Но мать только делала обиженное лицо и резко отмахивалась от Алиных слов.
— Ладно, в самом-то деле, — вконец спохватывалась она, — о чем другом поговорим. — Она задумывалась и вспоминала с улыбкой: — Я еще только-только работать начинала, еще молодая была. Так булавой нашуровала, что собственные сапоги застряли в бетоне. Пришлось вынимать ноги из сапог, а потом выдалбливать сапоги…
— И опять ты о работе, — укоряла ее Аля.
— Да разве ж о работе? — как бы удивлялась мать и опять задумывалась. — Ты бы видела наших девок на танцах. Как вечер, идет наша сестра — здоровенькая, руки до кистей прям черные от загара, лицо красное, как буряк, а в дорогом, тонком платье. Ух, как злил меня тот бурячий цвет лица! Так я не постеснялась, поделилась горем с женой мастера. Может, говорю, посоветуете, какую мазь применить! Так ведь, говорит, не обязательно капроновые платья носить, а можно, например, вишневое крепдешиновое. Я заказала крепдешиновое, надела и — к зеркалу. Матушки мои, к лицу, к лицу!
Разговоры, кажется, утешительно действовали на маму. У нее веселело лицо, она забывала о своей хандре. Однажды, когда они сидели и разговаривали, позвонил телефон. Мама сорвалась с места и — в коридор. Аля сперва слышала только резкие, краткие восклицания матери, наконец, она сказала кому-то:
— Звоните Панфилову. Пусть еще соберет бригаду Борейкина. А я приду.
Вернувшись, она сказала:
— У Ермакова беда: оползни в траншее тоннеля. Секции, говорят, сместились на полметра. Ведь закончили было, а тут оползни. Сейчас домкраты доставили, выпрямляют. Наши беспокоятся… а может, и пронесет. Ох, не знаю, вода вот-вот в котлован пойдет. Ежели только Панфилов успеет насосы поставить!..
Они просидели до двенадцати часов, мать и не думала ложиться. Наконец Аля ушла к себе и легла спать. Утром она заглянула к матери — та спала. Значит, все обошлось там, на участке, иначе она бы помчалась туда.
В субботние дни мать собиралась к подругам. Але иной раз так хотелось самой сходить куда-нибудь, но она не смела сказать матери: пусть освежится после недельного сидения с капризным Женечкой. Мать возвращалась веселая, слегка хмельная и говорила откровенно:
— Ну, отвела душу с девками!
— И завтра поезжай тоже, — расщедрилась Аля, — а что! Ты к подругам, а мы тоже кой-куда отправимся. Правда, Женечка?

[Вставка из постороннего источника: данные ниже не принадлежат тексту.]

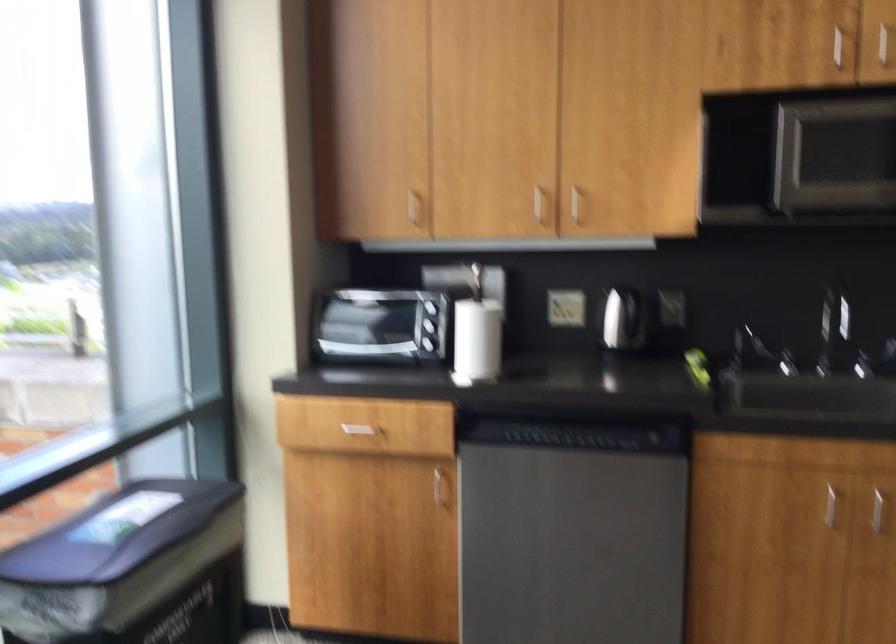
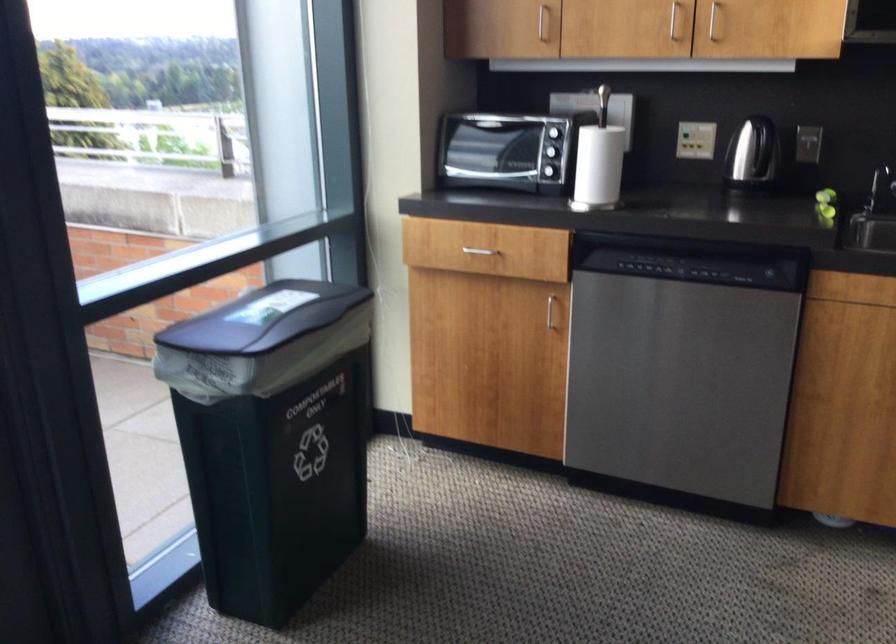
Where in the second image is the point corresponding to the point at 485,341 from the first image?

(599, 165)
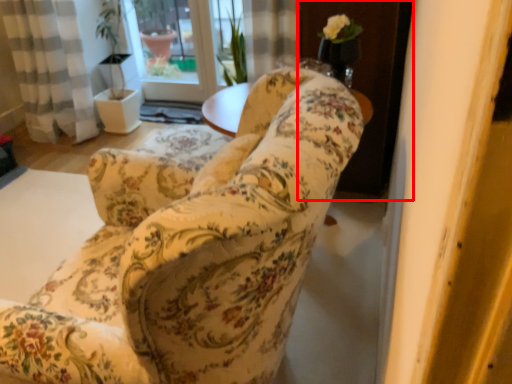
Question: In this image, where is screen door (annotated by the red box) located relative to chair?

Choices:
 (A) left
 (B) right

Answer: (B)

Назавтра, укутав малыша потеплей, она ехала в городок к Лизе. Лиза выкатывала коляску на улицу, если было солнечно, и они сиживали на скамейке, млея от долгожданного тепла, потешаясь над милыми причудами малышей. Однажды вышел к ним Илюшка. Аля, смущаясь и наряду с тем гордясь, стала живее подбрасывать на коленях Женечку. Ей хотелось показать, какой у нее хорошенький сын.
— А ну, где тут будущий космонавт? — заговорил Илюшка, подходя ближе.
— Его зовут Женя, — сказала Аля, улыбаясь.
Илюшка протянул руки, и малыш тут же потянулся к нему.
— Бери, бери, — разрешила Аля, и он, покраснев, принял Женечку.
— А я хотел тебе сказать…
— Скажи, — как попросила Аля.
— Нам, наверно, квартиру дадут. На Северо-Западе…
— Ты уже говорил.
— Правда? Ой, Аля, — воскликнул он, подымая Женечку выше, — с ним что-то случилось…
Она засмеялась и взяла Женечку к себе.
— А давай его сюда, — сказала Лиза. — Мы сейчас, мигом! А вы нас покачайте, покачайте, — сказала она, подвигая к Але коляску, в которой засыпал ее сынишка.